The process includes the following stages:

1. A metal tube is filled with a liquid, preferably water and placed between lower and upper die sections of stamping dies.

2. The ends of the liquid-filled tube are sealed to confine the liquid within the tube at approximately atmospheric pressure.

3. The liquid-filled sealed tube is stamped in a conventional die to form the tube into a desired configuration, such as a box-shaped structural member. The compressive forces produced as the die closes to form stamped tube also compress the liquid within the interior of the sealed tube as it changes shape. Thus, the pressure of the liquid increases as the die closes. As the liquid resists compression, it forces the tube walls outwardly toward the interior surface of the die cavity. Once die sections are fully closed around the sealed tube, the tube walls take the shape of the die cavity.
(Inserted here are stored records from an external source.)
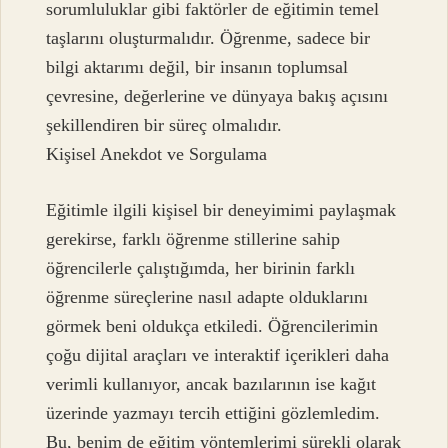
sorumluluklar gibi faktörler de eğitimin temel
taşlarını oluşturmalıdır. Öğrenme, sadece bir
bilgi aktarımı değil, bir insanın toplumsal
çevresine, değerlerine ve dünyaya bakış açısını
şekillendiren bir süreç olmalıdır.
Kişisel Anekdot ve Sorgulama
Eğitimle ilgili kişisel bir deneyimimi paylaşmak
gerekirse, farklı öğrenme stillerine sahip
öğrencilerle çalıştığımda, her birinin farklı
öğrenme süreçlerine nasıl adapte olduklarını
görmek beni oldukça etkiledi. Öğrencilerimin
çoğu dijital araçları ve interaktif içerikleri daha
verimli kullanıyor, ancak bazılarının ise kağıt
üzerinde yazmayı tercih ettiğini gözlemledim.
Bu, benim de eğitim yöntemlerimi sürekli olarak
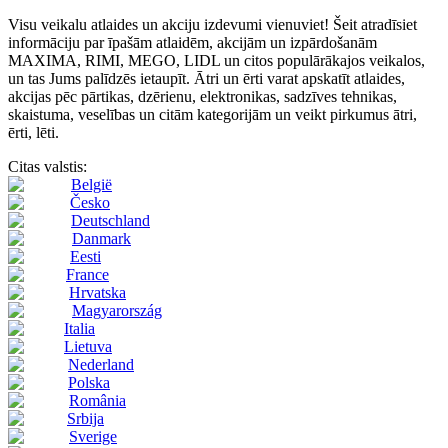
Visu veikalu atlaides un akciju izdevumi vienuviet! Šeit atradīsiet
informāciju par īpašām atlaidēm, akcijām un izpārdošanām
MAXIMA, RIMI, MEGO, LIDL un citos populārākajos veikalos,
un tas Jums palīdzēs ietaupīt. Ātri un ērti varat apskatīt atlaides,
akcijas pēc pārtikas, dzērienu, elektronikas, sadzīves tehnikas,
skaistuma, veselības un citām kategorijām un veikt pirkumus ātri,
ērti, lēti.
Citas valstis:
België
Česko
Deutschland
Danmark
Eesti
France
Hrvatska
Magyarország
Italia
Lietuva
Nederland
Polska
România
Srbija
Sverige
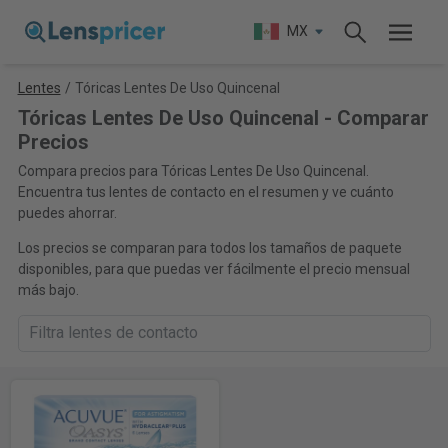
MX
Lentes
/
Tóricas Lentes De Uso Quincenal
Tóricas Lentes De Uso Quincenal - Comparar
Precios
Compara precios para Tóricas Lentes De Uso Quincenal.
Encuentra tus lentes de contacto en el resumen y ve cuánto
puedes ahorrar.
Los precios se comparan para todos los tamaños de paquete
disponibles, para que puedas ver fácilmente el precio mensual
más bajo.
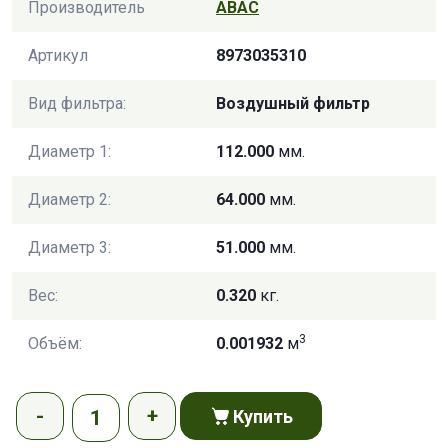
Производитель
ABAC
Артикул
8973035310
Вид фильтра:
Воздушный фильтр
Диаметр 1:
112.000
мм.
Диаметр 2:
64.000
мм.
Диаметр 3:
51.000
мм.
Вес:
0.320
кг.
3
Объём:
0.001932
м
Купить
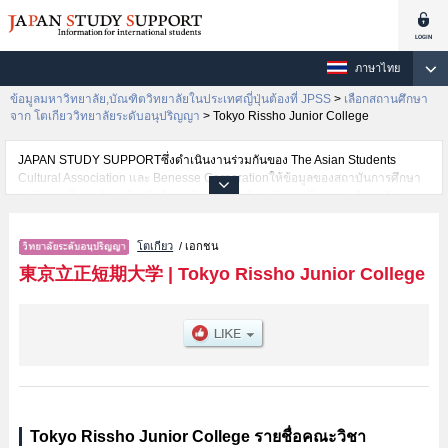
ภาษาไทย
ข้อมูลมหาวิทยาลัย,บัณฑิตวิทยาลัยในประเทศญี่ปุ่นต้องที่ JPSS
>
เลือกสถานศึกษา
จาก โตเกียววิทยาลัยระดับอนุปริญญา
>
Tokyo Rissho Junior College
JAPAN STUDY SUPPORTซึ่งดำเนินงานร่วมกันของ The Asian Students
Cultural Association และ Benesse Corporationให้ข้อมูลของสถาบันการศึกษา
ระดับมหาวิทยาลัย・บัณฑิตวิทยาลัย・วิทยาลัยระดับอนุปริญญา・วิทยาลัย
อาชีวศึกษากว่า1,300 แห่งที่กำลังเปิดรับสมัครนักศึกษาต่างชาติอยู่ ที่นี่จะให้
ข้อมูลรายละเอียดเกี่ยวกับTokyo Rissho Junior College,ข้อมูลจำเป็นสำหรับ
โตเกียว
/ เอกชน
นักศึกษาต่างชาติเช่นข้อมูลของแต่ละคณะ,ข้อมูลการสอบคัดเลือกเข้าศึกษาเช่น
จำนวนคนที่รับสมัครหรือจำนวนคนที่ผ่านการสอบคัดเลือกเป็นต้น,แนะนำสถาน
東京立正短期大学
|
Tokyo Rissho Junior College
ที่,การเดินทางเป็นต้นไว้ด้วยดังนั้นขอเชิญใช้บริการค้นหาข้อมูลตามอัธยาศัย
Tokyo Rissho Junior College รายชื่อคณะวิชา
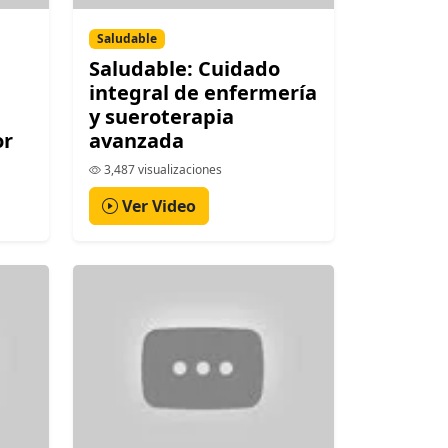
Saludable
Saludable: Cuidado
integral de enfermería
y sueroterapia
or
avanzada
3,487 visualizaciones
Ver Video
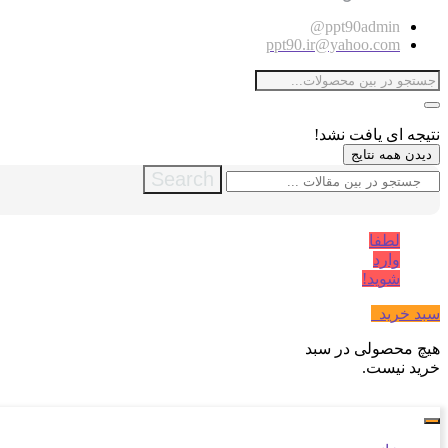
ppt90admin@
ppt90.ir@yahoo.com
نتیجه ای یافت نشد!
دیدن همه نتایج
Search
لطفا
وارد
شوید!
سبد خرید
0
هیچ محصولی در سبد
خرید نیست.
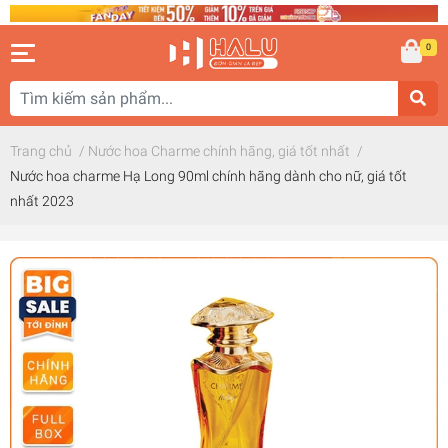
0
Trang chủ
/
Nước hoa Charme chính hãng, giá tốt nhất
/
Nước hoa charme Hạ Long 90ml chính hãng dành cho nữ, giá tốt
nhất 2023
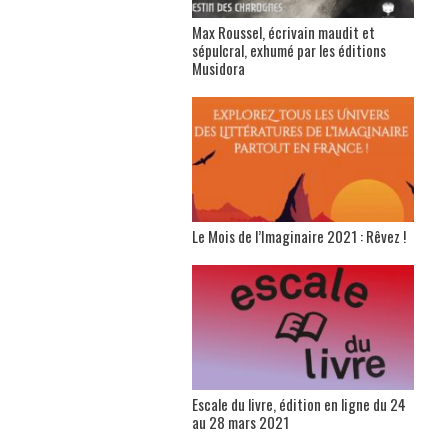
Max Roussel, écrivain maudit et
sépulcral, exhumé par les éditions
Musidora
Le Mois de l’Imaginaire 2021 : Rêvez !
Escale du livre, édition en ligne du 24
au 28 mars 2021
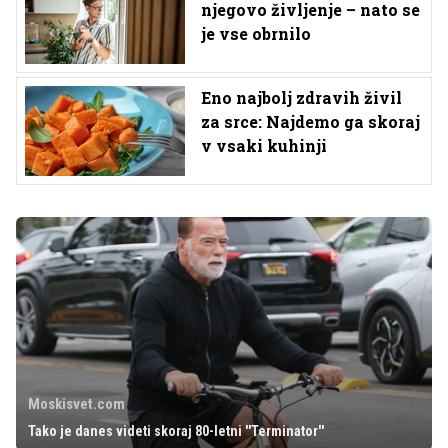
njegovo življenje – nato se
je vse obrnilo
Eno najbolj zdravih živil
za srce: Najdemo ga skoraj
v vsaki kuhinji
Moskisvet.com
Tako je danes videti skoraj 80-letni ''Terminator''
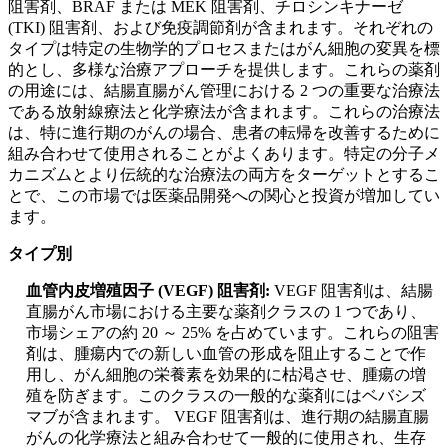
阻害剤、BRAF または MEK 阻害剤、チロシンキナーゼ
(TKI) 阻害剤、および免疫調節剤が含まれます。それぞれの
タイプは特定の生物学的プロセスまたはがん細胞の変異を標
的とし、多様な治療アプローチを提供します。これらの薬剤
の用途には、結腸直腸がん管理における 2 つの重要な治療法
である放射線療法と化学療法が含まれます。これらの治療法
は、特に進行期のがんの場合、患者の転帰を改善するために
組み合わせて使用​​されることがよくあります。特定の分子メ
カニズムとより伝統的な治療法の両方をターゲットとするこ
とで、この市場では医薬品開発への関心と投資が増加してい
ます。
タイプ別
血管内皮増殖因子 (VEGF) 阻害剤:
VEGF 阻害剤は、結腸
直腸がん市場における主要な薬剤クラスの 1 つであり、
市場シェアの約 20 ～ 25% を占めています。これらの阻害
剤は、腫瘍内での新しい血管の形成を阻止することで作
用し、がん細胞の栄養素を効果的に枯渇させ、腫瘍の増
殖を防ぎます。このクラスの一般的な薬剤にはベバシズ
マブが含まれます。 VEGF 阻害剤は、進行期の結腸直腸
がんの化学療法と組み合わせて一般的に使用され、生存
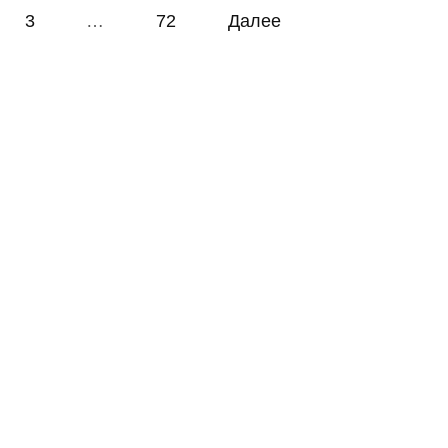
3
…
72
Далее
4. The remaining liquid is drained from the formed tube.

==Applications and Variations==
The liquid impact forming process is especially advantageous for the cold forming of tubular structural parts in automotive, railroad and aerospace industries. It may be used in the cold forming of cylindrical or non-cylindrical parts. It is limited for the applications requiring extensive metal flow or bulging because of the absence of external pressure utilization as in hydroforming.

One further variation of the liquid impact forming comprises the use of a change-of-state material in liquid state in order to prevent the tube wall from buckling or wrinkling during piercing. The change-of-state material can be water or a metallic lead-bismuth alloy. The liquid can be frozen before the stamping phase. After stamping, the liquid can be melted and drained from the shaped tube. Other applications of the process would be the piercing or bulging of tubes, which could also include the use of the change-of-state material.